Task objective -
Reproduce every entry below verbatim, keeping each line and its order unchanged.

Provided records -
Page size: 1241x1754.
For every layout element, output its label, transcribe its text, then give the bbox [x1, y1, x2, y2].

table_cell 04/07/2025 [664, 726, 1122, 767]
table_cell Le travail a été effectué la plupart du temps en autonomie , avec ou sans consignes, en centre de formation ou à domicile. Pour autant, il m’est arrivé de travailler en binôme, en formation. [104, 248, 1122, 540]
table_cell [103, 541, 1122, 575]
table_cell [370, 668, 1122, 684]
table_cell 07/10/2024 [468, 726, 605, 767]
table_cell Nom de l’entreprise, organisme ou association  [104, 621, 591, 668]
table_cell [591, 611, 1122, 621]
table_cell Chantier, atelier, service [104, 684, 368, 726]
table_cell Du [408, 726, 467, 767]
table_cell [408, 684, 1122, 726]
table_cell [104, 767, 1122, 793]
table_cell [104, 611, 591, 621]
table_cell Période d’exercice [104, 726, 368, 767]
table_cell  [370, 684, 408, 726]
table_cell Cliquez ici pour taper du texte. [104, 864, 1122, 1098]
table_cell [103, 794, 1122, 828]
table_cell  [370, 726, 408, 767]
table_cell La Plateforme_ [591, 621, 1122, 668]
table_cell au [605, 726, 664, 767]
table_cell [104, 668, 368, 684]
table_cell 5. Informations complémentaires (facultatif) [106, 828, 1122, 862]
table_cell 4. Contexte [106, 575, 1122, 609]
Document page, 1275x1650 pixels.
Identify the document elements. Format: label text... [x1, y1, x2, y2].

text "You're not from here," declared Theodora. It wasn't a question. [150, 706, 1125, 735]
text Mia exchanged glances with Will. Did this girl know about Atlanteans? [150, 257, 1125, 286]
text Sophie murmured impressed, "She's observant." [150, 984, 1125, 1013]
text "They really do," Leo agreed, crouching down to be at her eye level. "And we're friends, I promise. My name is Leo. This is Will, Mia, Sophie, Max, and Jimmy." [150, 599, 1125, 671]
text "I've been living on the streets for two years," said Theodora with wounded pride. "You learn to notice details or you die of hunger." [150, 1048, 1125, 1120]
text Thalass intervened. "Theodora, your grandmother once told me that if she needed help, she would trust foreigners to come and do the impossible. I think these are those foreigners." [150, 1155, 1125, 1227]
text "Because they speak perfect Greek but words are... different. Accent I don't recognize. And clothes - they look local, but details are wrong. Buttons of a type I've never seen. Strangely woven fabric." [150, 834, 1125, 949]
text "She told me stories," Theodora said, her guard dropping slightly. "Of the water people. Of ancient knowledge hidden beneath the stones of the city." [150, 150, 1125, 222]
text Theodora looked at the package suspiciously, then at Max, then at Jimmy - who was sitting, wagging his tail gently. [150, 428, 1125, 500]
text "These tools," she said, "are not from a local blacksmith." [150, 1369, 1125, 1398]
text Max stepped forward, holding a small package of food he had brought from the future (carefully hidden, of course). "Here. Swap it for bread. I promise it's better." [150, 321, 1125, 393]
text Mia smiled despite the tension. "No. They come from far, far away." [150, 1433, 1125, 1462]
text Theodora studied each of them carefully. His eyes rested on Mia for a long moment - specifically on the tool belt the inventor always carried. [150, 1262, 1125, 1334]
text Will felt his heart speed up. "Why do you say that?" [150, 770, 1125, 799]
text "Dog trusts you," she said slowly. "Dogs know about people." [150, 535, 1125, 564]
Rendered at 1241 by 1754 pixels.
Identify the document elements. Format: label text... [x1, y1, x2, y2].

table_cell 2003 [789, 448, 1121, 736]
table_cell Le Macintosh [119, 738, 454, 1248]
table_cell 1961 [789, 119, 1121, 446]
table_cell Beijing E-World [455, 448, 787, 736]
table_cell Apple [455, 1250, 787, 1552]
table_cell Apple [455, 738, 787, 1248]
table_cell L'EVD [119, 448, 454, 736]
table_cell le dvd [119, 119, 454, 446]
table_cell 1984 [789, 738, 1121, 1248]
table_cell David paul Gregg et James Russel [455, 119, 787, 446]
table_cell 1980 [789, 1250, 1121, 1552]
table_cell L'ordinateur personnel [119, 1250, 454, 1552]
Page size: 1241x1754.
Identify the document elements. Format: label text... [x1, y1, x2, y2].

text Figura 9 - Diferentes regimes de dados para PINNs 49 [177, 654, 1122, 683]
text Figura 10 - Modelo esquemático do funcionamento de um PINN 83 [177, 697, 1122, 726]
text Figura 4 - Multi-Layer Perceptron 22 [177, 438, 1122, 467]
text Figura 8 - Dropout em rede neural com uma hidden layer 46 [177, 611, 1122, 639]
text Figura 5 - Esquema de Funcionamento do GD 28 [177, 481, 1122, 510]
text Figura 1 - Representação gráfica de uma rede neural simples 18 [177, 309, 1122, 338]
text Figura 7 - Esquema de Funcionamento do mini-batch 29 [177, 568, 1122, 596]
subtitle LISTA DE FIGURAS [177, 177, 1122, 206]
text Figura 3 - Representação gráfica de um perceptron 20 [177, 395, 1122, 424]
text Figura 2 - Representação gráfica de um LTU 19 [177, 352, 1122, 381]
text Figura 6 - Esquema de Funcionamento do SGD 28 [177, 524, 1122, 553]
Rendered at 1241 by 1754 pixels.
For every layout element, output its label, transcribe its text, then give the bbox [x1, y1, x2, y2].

Expected output -
Page size: 1241x1754.
For every layout element, output its label, transcribe its text, then give the bbox [x1, y1, x2, y2].

table_cell 04/07/2025 [664, 726, 1122, 767]
table_cell Le travail a été effectué la plupart du temps en autonomie , avec ou sans consignes, en centre de formation ou à domicile. Pour autant, il m’est arrivé de travailler en binôme, en formation. [104, 248, 1122, 540]
table_cell [103, 541, 1122, 575]
table_cell [370, 668, 1122, 684]
table_cell 07/10/2024 [468, 726, 605, 767]
table_cell Nom de l’entreprise, organisme ou association  [104, 621, 591, 668]
table_cell [591, 611, 1122, 621]
table_cell Chantier, atelier, service [104, 684, 368, 726]
table_cell Du [408, 726, 467, 767]
table_cell [408, 684, 1122, 726]
table_cell [104, 767, 1122, 793]
table_cell [104, 611, 591, 621]
table_cell Période d’exercice [104, 726, 368, 767]
table_cell  [370, 684, 408, 726]
table_cell Cliquez ici pour taper du texte. [104, 864, 1122, 1098]
table_cell [103, 794, 1122, 828]
table_cell  [370, 726, 408, 767]
table_cell La Plateforme_ [591, 621, 1122, 668]
table_cell au [605, 726, 664, 767]
table_cell [104, 668, 368, 684]
table_cell 5. Informations complémentaires (facultatif) [106, 828, 1122, 862]
table_cell 4. Contexte [106, 575, 1122, 609]
Document page, 1275x1650 pixels.
Identify the document elements. Format: label text... [x1, y1, x2, y2].

text "You're not from here," declared Theodora. It wasn't a question. [150, 706, 1125, 735]
text Mia exchanged glances with Will. Did this girl know about Atlanteans? [150, 257, 1125, 286]
text Sophie murmured impressed, "She's observant." [150, 984, 1125, 1013]
text "They really do," Leo agreed, crouching down to be at her eye level. "And we're friends, I promise. My name is Leo. This is Will, Mia, Sophie, Max, and Jimmy." [150, 599, 1125, 671]
text "I've been living on the streets for two years," said Theodora with wounded pride. "You learn to notice details or you die of hunger." [150, 1048, 1125, 1120]
text Thalass intervened. "Theodora, your grandmother once told me that if she needed help, she would trust foreigners to come and do the impossible. I think these are those foreigners." [150, 1155, 1125, 1227]
text "Because they speak perfect Greek but words are... different. Accent I don't recognize. And clothes - they look local, but details are wrong. Buttons of a type I've never seen. Strangely woven fabric." [150, 834, 1125, 949]
text "She told me stories," Theodora said, her guard dropping slightly. "Of the water people. Of ancient knowledge hidden beneath the stones of the city." [150, 150, 1125, 222]
text Theodora looked at the package suspiciously, then at Max, then at Jimmy - who was sitting, wagging his tail gently. [150, 428, 1125, 500]
text "These tools," she said, "are not from a local blacksmith." [150, 1369, 1125, 1398]
text Max stepped forward, holding a small package of food he had brought from the future (carefully hidden, of course). "Here. Swap it for bread. I promise it's better." [150, 321, 1125, 393]
text Mia smiled despite the tension. "No. They come from far, far away." [150, 1433, 1125, 1462]
text Theodora studied each of them carefully. His eyes rested on Mia for a long moment - specifically on the tool belt the inventor always carried. [150, 1262, 1125, 1334]
text Will felt his heart speed up. "Why do you say that?" [150, 770, 1125, 799]
text "Dog trusts you," she said slowly. "Dogs know about people." [150, 535, 1125, 564]
Rendered at 1241 by 1754 pixels.
Identify the document elements. Format: label text... [x1, y1, x2, y2].

table_cell 2003 [789, 448, 1121, 736]
table_cell Le Macintosh [119, 738, 454, 1248]
table_cell 1961 [789, 119, 1121, 446]
table_cell Beijing E-World [455, 448, 787, 736]
table_cell Apple [455, 1250, 787, 1552]
table_cell Apple [455, 738, 787, 1248]
table_cell L'EVD [119, 448, 454, 736]
table_cell le dvd [119, 119, 454, 446]
table_cell 1984 [789, 738, 1121, 1248]
table_cell David paul Gregg et James Russel [455, 119, 787, 446]
table_cell 1980 [789, 1250, 1121, 1552]
table_cell L'ordinateur personnel [119, 1250, 454, 1552]
Page size: 1241x1754.
Identify the document elements. Format: label text... [x1, y1, x2, y2].

text Figura 9 - Diferentes regimes de dados para PINNs 49 [177, 654, 1122, 683]
text Figura 10 - Modelo esquemático do funcionamento de um PINN 83 [177, 697, 1122, 726]
text Figura 4 - Multi-Layer Perceptron 22 [177, 438, 1122, 467]
text Figura 8 - Dropout em rede neural com uma hidden layer 46 [177, 611, 1122, 639]
text Figura 5 - Esquema de Funcionamento do GD 28 [177, 481, 1122, 510]
text Figura 1 - Representação gráfica de uma rede neural simples 18 [177, 309, 1122, 338]
text Figura 7 - Esquema de Funcionamento do mini-batch 29 [177, 568, 1122, 596]
subtitle LISTA DE FIGURAS [177, 177, 1122, 206]
text Figura 3 - Representação gráfica de um perceptron 20 [177, 395, 1122, 424]
text Figura 2 - Representação gráfica de um LTU 19 [177, 352, 1122, 381]
text Figura 6 - Esquema de Funcionamento do SGD 28 [177, 524, 1122, 553]
Rendered at 1241 by 1754 pixels.
For every layout element, output its label, transcribe its text, then give the bbox [x1, y1, x2, y2].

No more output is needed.